Fußball schafft Werte. Fußball vermittelt Werte.

Ihr Einsatz ist Herzenssache und ohne sie geht nichts. Ohne all die Jugendtrainer, Kassierer, Pressewärte oder Vorsitzende würde dem Fußball in Deutschland sehr schnell die Luft ausgehen. Pffft – und es wäre Schluss. Denn unser Fußball beruht vor allem auf dem Fundament dieses unermüdlichen ehrenamtlichen Engagements. Die Ehrenamtler*innen des Fußballs in unserem Land – der wertvollste Kader der Welt.

Tradition und Wandel: Beides kennzeichnet das heutige Ehrenamt. Als Konstante bleibt eine treibende Kraft: Für die freiwillig und ehrenamtlich engagierten Mitarbeiter im Fußball ist ihr Einsatz Herzenssache. Und es bleibt die ungeheure Wertschöpfung durch das Ehrenamt, wie gerade durch das UEFA GROW SROI-Modell errechnet. 13,9 Milliarden Euro beträgt jährlich die Wertschöpfung durch den Amateurfußball und somit vor allem durch ehrenamtliches Engagement. Enorm. Fußball schafft Werte. Fußball vermittelt Werte.

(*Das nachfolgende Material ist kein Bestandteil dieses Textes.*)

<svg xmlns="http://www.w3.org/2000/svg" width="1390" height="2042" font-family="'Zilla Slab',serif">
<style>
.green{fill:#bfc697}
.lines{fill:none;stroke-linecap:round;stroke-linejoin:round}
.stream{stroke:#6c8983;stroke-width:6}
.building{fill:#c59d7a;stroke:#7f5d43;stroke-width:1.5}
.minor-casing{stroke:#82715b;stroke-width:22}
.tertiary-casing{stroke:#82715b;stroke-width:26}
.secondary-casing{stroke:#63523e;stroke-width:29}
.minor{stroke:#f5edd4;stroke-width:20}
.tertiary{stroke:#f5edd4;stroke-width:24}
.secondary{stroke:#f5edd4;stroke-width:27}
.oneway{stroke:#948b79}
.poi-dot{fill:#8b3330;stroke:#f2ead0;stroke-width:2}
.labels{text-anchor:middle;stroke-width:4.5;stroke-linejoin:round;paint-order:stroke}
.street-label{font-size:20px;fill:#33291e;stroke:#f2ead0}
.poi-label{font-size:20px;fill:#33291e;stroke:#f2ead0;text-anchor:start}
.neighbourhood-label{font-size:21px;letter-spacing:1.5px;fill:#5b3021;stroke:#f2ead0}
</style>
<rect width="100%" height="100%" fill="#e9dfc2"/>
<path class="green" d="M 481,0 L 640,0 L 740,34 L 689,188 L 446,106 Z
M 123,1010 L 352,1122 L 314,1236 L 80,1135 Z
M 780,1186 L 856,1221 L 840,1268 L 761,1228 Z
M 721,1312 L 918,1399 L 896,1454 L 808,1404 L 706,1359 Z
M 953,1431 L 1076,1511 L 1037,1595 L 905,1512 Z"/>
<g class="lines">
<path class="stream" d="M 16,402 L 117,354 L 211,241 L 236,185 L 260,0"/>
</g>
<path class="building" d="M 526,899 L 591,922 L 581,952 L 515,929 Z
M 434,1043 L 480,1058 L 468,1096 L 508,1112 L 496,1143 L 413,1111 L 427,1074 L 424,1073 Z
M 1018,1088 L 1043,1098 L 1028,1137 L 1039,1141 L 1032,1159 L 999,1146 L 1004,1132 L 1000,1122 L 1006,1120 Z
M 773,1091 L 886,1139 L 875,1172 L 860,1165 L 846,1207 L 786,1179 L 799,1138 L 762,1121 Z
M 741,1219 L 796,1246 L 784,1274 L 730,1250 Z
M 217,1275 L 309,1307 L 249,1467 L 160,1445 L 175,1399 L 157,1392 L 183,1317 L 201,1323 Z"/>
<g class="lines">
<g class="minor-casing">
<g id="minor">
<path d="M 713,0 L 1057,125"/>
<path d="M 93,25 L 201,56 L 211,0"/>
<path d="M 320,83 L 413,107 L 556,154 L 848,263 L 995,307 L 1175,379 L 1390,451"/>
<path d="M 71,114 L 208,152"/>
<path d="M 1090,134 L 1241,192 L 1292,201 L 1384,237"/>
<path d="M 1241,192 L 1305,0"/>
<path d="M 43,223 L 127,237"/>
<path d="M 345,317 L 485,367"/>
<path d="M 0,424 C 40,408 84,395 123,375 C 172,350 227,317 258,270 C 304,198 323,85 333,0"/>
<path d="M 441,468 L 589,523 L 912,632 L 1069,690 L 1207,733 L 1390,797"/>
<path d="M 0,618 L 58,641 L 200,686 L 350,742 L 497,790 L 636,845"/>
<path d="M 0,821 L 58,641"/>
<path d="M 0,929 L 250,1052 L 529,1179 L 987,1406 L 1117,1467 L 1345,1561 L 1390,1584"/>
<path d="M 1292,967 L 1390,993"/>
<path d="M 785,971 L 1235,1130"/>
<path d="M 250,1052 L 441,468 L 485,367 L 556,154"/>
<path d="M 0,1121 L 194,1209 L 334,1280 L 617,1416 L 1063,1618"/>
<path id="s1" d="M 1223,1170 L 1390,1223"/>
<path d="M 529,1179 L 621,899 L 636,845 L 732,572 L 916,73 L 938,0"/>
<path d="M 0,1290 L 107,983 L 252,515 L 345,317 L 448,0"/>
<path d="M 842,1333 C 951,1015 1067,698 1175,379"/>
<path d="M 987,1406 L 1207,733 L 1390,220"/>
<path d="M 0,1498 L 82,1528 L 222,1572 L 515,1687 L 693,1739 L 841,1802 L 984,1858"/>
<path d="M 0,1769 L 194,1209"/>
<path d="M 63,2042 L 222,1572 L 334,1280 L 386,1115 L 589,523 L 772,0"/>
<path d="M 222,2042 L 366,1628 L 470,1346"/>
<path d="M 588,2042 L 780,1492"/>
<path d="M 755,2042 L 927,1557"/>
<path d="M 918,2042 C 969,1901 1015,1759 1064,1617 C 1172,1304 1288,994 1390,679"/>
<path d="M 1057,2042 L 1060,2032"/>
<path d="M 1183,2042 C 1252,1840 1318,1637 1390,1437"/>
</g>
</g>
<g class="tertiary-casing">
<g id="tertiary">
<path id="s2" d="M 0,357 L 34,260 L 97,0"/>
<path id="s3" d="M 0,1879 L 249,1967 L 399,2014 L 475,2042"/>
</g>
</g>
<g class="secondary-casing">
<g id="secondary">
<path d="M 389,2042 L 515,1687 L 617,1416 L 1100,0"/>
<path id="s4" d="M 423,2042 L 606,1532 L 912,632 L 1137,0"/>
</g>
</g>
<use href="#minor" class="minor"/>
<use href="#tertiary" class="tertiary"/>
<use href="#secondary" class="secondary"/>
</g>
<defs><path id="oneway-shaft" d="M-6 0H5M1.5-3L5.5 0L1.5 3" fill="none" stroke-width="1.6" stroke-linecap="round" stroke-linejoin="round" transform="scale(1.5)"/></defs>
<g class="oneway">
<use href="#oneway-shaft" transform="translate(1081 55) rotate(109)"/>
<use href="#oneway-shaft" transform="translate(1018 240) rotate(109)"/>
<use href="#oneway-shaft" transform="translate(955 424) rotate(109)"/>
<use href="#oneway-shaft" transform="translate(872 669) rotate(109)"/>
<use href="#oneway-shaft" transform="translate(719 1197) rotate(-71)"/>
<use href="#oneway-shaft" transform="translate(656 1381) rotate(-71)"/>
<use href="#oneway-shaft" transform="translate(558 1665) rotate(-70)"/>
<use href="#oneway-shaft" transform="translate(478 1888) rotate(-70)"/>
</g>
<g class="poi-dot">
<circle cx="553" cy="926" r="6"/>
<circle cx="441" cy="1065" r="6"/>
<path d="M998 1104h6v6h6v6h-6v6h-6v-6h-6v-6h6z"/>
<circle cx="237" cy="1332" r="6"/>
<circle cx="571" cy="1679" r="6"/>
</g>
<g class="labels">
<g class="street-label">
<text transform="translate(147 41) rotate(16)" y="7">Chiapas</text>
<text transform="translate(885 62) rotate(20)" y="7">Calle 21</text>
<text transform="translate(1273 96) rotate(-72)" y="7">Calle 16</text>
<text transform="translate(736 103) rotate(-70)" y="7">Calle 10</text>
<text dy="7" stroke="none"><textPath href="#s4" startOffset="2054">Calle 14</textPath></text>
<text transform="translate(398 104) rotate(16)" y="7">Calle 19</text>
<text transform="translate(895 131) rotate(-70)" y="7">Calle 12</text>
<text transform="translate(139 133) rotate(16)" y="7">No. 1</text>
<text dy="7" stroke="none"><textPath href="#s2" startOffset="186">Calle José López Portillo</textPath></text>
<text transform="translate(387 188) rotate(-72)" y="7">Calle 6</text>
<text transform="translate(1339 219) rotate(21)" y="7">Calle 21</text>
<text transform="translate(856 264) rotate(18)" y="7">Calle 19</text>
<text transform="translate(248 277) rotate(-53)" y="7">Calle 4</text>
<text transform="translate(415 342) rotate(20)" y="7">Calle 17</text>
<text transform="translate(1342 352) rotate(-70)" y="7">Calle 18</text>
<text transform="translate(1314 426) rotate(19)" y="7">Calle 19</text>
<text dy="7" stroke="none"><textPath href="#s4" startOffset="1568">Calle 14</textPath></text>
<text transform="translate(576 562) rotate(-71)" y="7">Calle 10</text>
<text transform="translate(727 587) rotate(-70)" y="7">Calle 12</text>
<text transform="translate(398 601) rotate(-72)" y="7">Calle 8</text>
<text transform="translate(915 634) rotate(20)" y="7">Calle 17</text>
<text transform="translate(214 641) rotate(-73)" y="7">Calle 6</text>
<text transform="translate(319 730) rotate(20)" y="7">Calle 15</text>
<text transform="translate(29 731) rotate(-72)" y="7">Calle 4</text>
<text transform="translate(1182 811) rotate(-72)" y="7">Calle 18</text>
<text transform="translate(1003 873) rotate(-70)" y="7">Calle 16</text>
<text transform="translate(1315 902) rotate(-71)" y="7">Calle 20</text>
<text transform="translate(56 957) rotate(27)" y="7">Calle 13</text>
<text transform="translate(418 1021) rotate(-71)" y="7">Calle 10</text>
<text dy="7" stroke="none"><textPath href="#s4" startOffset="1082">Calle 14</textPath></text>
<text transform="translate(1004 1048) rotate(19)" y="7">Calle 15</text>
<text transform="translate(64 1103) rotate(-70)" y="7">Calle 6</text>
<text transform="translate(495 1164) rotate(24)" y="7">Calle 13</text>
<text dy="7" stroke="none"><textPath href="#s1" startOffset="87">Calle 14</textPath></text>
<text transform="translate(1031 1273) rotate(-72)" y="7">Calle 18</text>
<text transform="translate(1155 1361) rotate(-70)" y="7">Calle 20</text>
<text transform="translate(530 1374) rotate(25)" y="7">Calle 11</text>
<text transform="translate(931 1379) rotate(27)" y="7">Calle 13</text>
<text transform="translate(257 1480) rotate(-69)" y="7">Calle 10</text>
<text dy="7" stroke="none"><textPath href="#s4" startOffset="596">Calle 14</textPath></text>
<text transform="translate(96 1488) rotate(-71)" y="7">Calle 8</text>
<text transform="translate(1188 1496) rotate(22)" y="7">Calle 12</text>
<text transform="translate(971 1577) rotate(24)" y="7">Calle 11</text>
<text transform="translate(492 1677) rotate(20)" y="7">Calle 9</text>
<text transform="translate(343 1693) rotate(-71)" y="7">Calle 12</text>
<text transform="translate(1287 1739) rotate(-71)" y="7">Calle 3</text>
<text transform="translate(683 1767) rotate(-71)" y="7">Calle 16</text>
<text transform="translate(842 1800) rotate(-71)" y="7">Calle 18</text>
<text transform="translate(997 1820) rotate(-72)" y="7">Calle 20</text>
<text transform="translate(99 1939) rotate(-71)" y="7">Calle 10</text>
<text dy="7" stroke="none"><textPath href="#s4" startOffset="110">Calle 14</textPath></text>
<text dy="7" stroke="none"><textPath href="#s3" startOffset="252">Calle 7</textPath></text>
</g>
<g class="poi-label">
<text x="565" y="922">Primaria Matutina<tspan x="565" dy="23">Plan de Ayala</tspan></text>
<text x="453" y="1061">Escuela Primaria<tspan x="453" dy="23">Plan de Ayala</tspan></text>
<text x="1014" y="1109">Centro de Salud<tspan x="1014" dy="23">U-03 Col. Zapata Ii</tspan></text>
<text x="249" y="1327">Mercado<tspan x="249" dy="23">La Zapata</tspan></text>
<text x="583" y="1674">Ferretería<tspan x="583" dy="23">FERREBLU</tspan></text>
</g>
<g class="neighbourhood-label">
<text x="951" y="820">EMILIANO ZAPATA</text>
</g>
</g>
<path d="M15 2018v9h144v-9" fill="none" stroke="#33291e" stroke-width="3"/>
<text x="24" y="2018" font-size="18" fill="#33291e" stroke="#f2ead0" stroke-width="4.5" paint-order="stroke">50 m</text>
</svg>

Ehrenamt früher – das war eine dauerhafte emotionale Bindung, selbstlos und zumeist nach dem Prinzip „learning by doing“. Heute und morgen dagegen geht es oft um ein befristetes, pragmatisch ausgewähltes Engagement. Wobei die Erwartungen an die Kompetenzen der knapp 1,6 Millionen Ehrenamtlichen im Fußball stetig steigen.

Als der DFB im Jahr 1997 die ersten systematischen Maßnahmen zur Förderung von ehrenamtlich und freiwillig Engagierten initiierte, war Helmut Kohl noch Bundeskanzler. Ins Internet ging man mit einem 26k-Modem, Handys hatten weder Touch- noch Farbdisplays. Borussia Dortmund war Champions-League-Sieger, Schalke 04 UEFA-Cup-Titelträger und der 1. FC Kaiserslautern schickte sich an, als Aufsteiger Deutscher Meister zu werden. Im Team der Nationalmannschaft standen Oliver Bierhoff, Ulf Kirsten und Mario Basler. Julian Brandt war gerade erst geboren. Viel Zeit ist seitdem vergangen, vieles hat sich verändert. Die Kanzlerin heißt schon seit 15 Jahren Angela Merkel, wir surfen mit Smartphones in LTE-Geschwindigkeit und Meister wird eigentlich immer Bayern München. Auch das Ehrenamt hat sich gewandelt. Ehrenamtliche sind oftmals nicht mehr ein Leben lang selbstlos und treu für ihren Verein tätig, sondern kurzfristig, zweckgebunden, aufgabenorientiert.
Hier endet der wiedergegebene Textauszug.